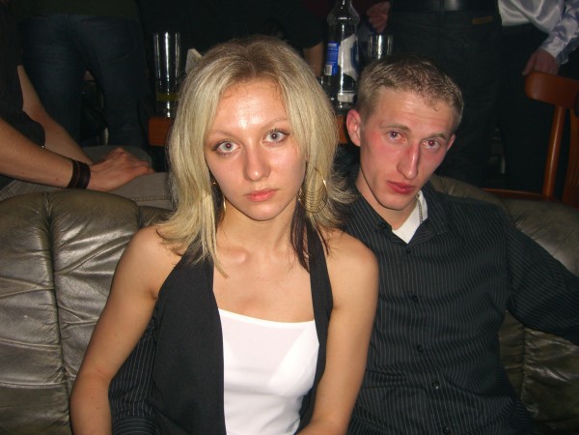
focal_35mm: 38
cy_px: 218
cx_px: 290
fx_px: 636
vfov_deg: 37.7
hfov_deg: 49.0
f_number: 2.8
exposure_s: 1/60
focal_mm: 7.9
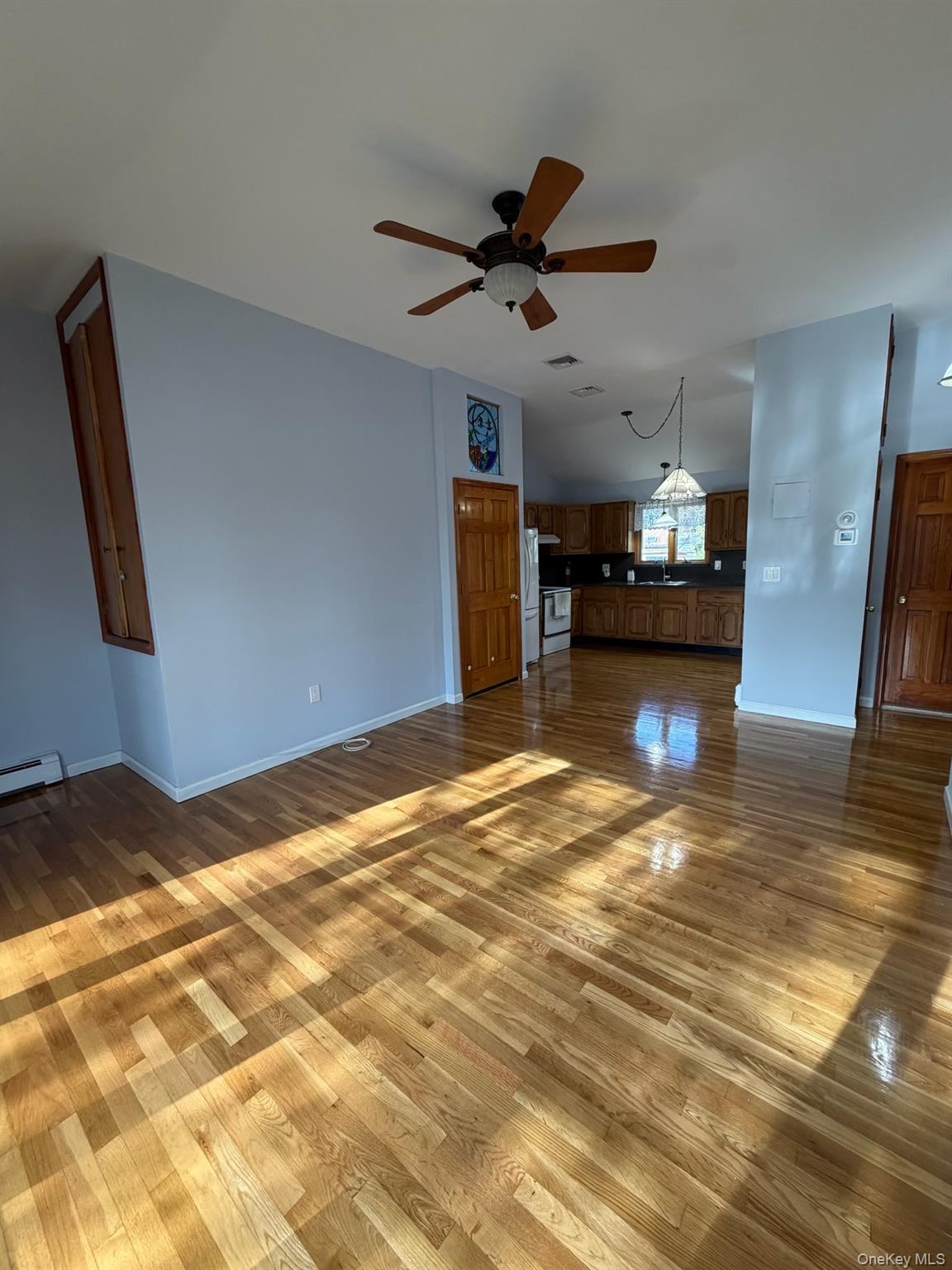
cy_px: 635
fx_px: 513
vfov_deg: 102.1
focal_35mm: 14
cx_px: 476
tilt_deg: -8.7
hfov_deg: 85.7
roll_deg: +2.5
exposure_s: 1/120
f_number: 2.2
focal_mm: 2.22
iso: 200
...
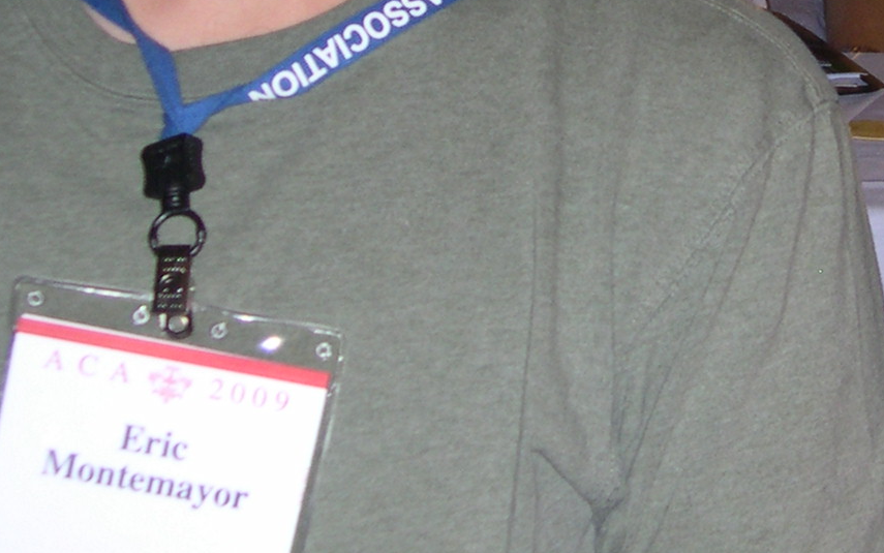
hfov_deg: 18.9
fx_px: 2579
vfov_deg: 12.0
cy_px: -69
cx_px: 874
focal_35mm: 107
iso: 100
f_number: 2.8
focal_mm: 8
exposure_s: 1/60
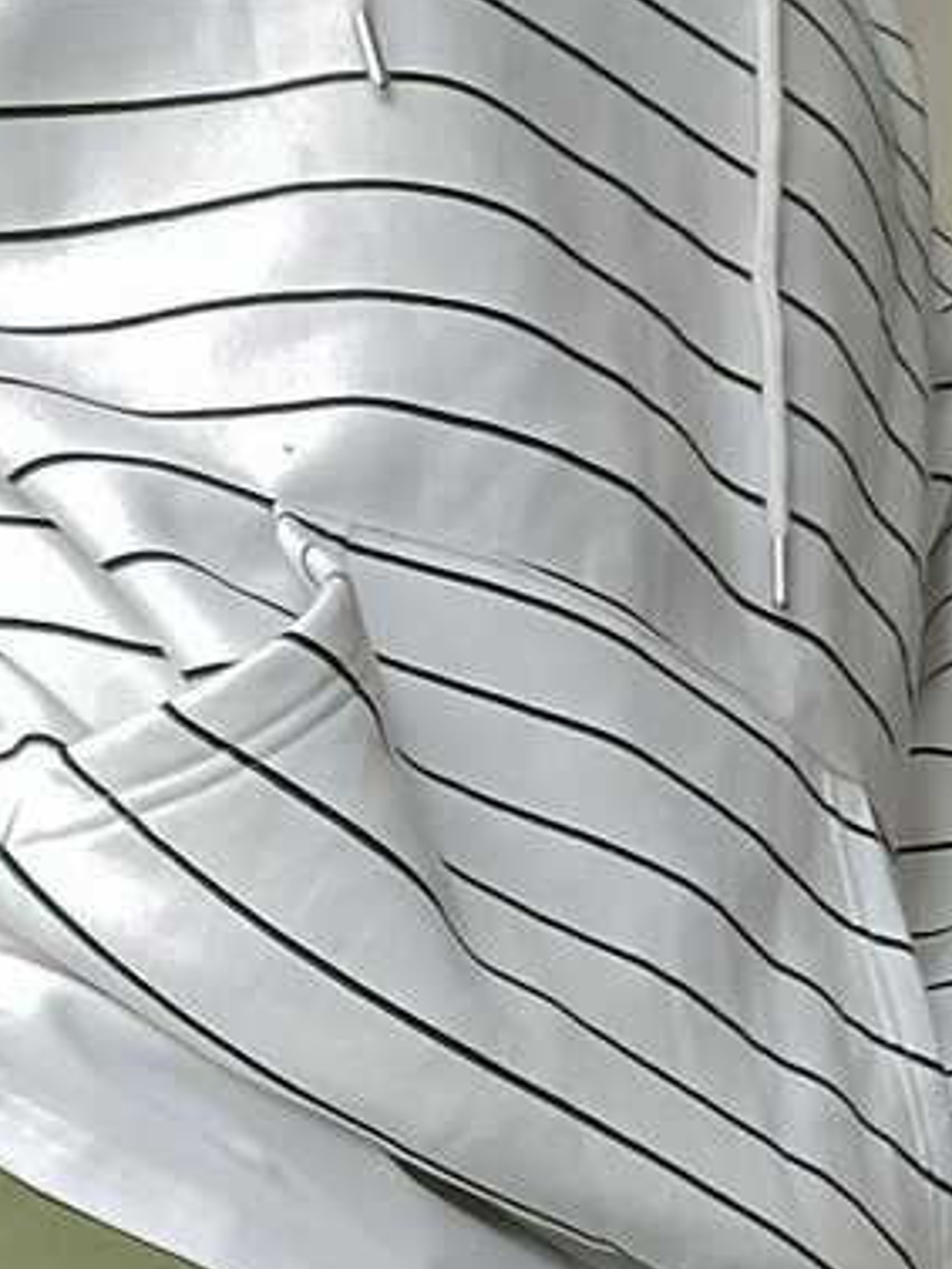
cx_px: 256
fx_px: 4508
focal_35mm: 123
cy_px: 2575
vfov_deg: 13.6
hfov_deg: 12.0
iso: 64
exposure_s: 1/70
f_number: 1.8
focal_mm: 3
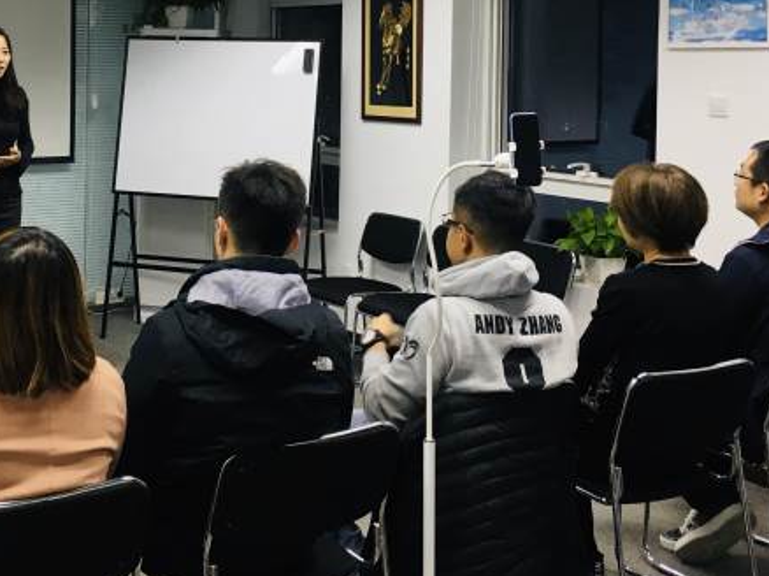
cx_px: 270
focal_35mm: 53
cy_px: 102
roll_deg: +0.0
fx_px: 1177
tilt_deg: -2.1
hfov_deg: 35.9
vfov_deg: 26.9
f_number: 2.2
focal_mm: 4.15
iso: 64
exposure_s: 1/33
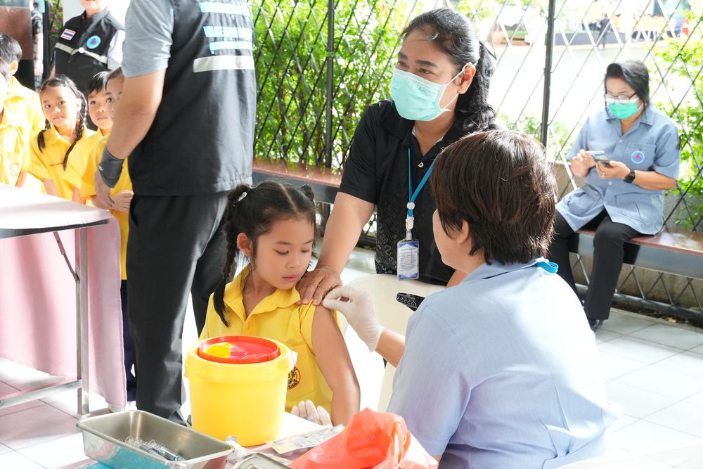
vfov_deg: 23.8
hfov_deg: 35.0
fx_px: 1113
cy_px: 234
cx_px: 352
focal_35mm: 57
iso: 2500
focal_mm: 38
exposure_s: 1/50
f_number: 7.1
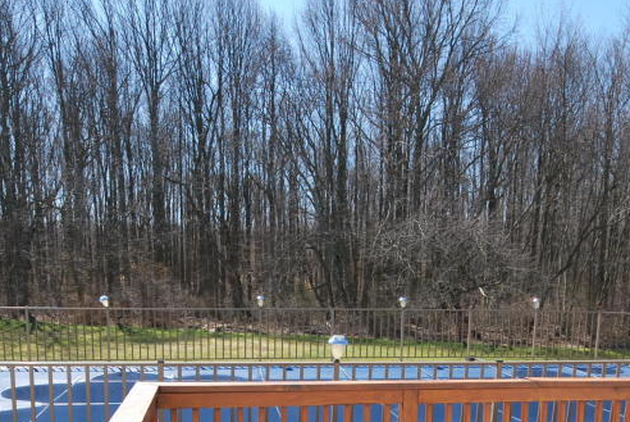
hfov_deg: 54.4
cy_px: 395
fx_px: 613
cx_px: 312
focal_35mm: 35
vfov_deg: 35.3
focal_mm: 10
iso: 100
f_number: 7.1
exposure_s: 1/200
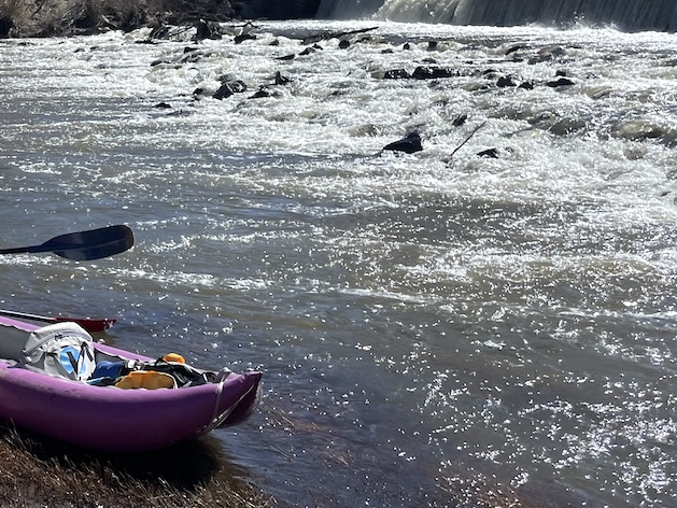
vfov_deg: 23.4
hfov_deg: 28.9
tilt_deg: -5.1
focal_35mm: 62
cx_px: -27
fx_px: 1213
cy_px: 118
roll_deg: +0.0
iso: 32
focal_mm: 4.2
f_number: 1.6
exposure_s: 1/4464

## What this task involves
Within the listing above, write out the stretch from the line with "hfov_deg: 35.9" through the line with "exposure_s: 1/4464" exactly. Any pictures are to be left out.

## Response area
hfov_deg: 35.9
vfov_deg: 26.9
f_number: 2.2
focal_mm: 4.15
iso: 64
exposure_s: 1/33
vfov_deg: 23.8
hfov_deg: 35.0
fx_px: 1113
cy_px: 234
cx_px: 352
focal_35mm: 57
iso: 2500
focal_mm: 38
exposure_s: 1/50
f_number: 7.1
hfov_deg: 54.4
cy_px: 395
fx_px: 613
cx_px: 312
focal_35mm: 35
vfov_deg: 35.3
focal_mm: 10
iso: 100
f_number: 7.1
exposure_s: 1/200
vfov_deg: 23.4
hfov_deg: 28.9
tilt_deg: -5.1
focal_35mm: 62
cx_px: -27
fx_px: 1213
cy_px: 118
roll_deg: +0.0
iso: 32
focal_mm: 4.2
f_number: 1.6
exposure_s: 1/4464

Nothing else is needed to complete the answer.